Los números no son malos. El problema no es aritmético. Es narrativo y estructural.
Saylor construyó el valor de mercado de Strategy sobre una convicción: acumular bitcoin, nunca vender, y que el mercado reconociera esa disciplina con una prima sobre el valor de los activos.
Cuando esa prima existe, la empresa puede emitir acciones, comprar más bitcoin y amplificar la posición de sus inversionistas. Cuando la confianza se erosiona, el modelo se complica.
El caso de Sequans Communications, empresa francesa que replicó el modelo de Saylor y terminó vendiendo más de 2.000 bitcoin tras deteriorarse su situación financiera, muestra lo que puede ocurrir cuando la estructura no aguanta.

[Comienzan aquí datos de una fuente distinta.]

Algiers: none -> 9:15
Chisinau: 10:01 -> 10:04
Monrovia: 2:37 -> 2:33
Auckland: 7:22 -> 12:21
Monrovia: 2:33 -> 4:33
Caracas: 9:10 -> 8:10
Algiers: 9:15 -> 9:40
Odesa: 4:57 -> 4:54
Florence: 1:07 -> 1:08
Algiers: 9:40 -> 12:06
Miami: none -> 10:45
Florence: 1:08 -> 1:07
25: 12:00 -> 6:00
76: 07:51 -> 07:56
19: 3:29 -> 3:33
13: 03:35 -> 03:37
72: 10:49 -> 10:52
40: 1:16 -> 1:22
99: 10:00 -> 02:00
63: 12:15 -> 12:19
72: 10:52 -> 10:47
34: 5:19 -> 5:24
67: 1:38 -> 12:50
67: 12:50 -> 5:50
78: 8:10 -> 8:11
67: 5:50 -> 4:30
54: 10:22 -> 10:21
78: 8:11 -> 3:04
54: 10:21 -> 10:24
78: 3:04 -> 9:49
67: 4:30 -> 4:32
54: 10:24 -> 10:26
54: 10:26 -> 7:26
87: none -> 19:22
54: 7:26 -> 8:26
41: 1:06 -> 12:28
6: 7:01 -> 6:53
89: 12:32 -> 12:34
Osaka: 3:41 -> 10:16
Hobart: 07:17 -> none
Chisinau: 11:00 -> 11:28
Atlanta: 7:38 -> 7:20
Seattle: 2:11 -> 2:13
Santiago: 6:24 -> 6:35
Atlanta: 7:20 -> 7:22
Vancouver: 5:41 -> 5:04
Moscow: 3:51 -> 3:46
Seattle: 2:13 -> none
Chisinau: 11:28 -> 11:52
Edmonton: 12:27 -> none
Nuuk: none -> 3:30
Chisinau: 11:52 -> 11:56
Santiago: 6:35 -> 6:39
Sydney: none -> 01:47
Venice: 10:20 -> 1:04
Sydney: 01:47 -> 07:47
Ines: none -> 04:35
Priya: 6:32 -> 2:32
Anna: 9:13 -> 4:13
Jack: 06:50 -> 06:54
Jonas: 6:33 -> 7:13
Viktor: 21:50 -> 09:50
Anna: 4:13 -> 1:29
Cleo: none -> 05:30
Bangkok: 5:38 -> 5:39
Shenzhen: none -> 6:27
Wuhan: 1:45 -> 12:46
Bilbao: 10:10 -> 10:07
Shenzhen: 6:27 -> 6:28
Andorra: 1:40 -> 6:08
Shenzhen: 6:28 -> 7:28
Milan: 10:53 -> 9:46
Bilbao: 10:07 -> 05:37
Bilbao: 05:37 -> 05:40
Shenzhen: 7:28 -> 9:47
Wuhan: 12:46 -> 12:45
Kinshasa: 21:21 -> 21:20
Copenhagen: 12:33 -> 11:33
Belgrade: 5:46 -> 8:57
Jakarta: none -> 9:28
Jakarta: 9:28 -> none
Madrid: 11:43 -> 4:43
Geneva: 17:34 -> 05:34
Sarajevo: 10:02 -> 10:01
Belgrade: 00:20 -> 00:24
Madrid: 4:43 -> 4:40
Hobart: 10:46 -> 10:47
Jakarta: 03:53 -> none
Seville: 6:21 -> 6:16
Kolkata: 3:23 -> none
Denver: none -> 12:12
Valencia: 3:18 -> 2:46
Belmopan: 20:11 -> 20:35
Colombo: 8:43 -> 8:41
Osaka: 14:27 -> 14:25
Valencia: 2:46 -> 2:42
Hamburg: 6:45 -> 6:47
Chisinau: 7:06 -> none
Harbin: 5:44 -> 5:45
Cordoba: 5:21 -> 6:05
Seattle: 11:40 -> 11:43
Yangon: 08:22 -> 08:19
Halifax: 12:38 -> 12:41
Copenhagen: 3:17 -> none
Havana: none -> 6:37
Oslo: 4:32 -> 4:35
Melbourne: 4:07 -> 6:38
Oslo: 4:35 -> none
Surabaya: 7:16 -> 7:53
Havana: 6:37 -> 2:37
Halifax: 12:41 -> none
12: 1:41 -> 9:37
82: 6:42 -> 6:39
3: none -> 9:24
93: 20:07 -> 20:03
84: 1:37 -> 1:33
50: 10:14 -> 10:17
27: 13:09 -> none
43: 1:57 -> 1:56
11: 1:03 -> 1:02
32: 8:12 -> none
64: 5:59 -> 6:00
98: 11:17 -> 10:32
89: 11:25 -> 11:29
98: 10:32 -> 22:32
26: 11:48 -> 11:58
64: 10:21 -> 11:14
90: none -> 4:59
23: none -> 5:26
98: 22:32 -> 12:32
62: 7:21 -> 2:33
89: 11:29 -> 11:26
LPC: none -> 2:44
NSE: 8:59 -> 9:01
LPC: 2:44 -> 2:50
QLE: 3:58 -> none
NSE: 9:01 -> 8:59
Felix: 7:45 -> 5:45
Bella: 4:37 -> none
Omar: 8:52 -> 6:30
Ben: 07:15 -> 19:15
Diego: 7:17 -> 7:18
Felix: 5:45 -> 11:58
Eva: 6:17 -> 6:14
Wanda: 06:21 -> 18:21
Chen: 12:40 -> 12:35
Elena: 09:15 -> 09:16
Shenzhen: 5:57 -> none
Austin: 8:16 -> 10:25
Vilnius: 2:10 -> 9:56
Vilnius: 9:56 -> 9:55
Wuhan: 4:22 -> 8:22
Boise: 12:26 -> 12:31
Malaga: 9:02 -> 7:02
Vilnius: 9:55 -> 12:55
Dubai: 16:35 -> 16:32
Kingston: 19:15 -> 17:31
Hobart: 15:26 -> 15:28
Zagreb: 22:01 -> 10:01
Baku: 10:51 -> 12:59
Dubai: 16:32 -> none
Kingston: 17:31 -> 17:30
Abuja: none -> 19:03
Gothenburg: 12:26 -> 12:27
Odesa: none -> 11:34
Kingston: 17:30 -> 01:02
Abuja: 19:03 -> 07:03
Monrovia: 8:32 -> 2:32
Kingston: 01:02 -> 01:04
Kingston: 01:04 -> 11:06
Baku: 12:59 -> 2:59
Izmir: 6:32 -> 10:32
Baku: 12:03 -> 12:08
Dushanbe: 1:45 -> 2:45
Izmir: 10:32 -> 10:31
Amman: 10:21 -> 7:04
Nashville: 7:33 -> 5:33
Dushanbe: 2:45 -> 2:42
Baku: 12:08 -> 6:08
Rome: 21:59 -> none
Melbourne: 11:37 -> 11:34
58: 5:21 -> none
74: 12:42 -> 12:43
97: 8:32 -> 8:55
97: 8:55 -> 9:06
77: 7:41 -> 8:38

Strategy tiene mucho más músculo. Pero la pregunta que dejó abierta una venta de apenas 32 bitcoin —y cuatro versiones distintas sobre por qué ocurrió— es qué pasará cuando la presión sea real, no simbólica.
Los vencimientos de aproximadamente 3.500 millones de dólares en instrumentos convertibles llegan en 2028. Phong Le dijo en junio que confía en refinanciarlos o convertirlos en acciones, y que no ve «ningún escenario» de venta forzada antes de esa fecha. Puede tener razón.
Pero esa confianza depende de que el mercado le crea hoy. Y este mes, para explicar una venta de 2,5 millones de dólares en una empresa con más de 65.000 millones en bitcoin, Strategy ya necesitó cuatro versiones distintas.
Lo que se erosionó no es solamente la seguridad sobre la posición financiera de la compañía, sino también la certeza de que sabe lo que está haciendo. Y esa certeza, una vez perdida, no se recupera con un comunicado.
Descargo de responsabilidad: Los puntos de vista y opiniones expresadas en este artículo pertenecen a su autor y no necesariamente reflejan aquellas de CriptoNoticias. La opinión del autor es a título informativo y en ninguna circunstancia constituye una recomendación de inversión ni asesoría financiera.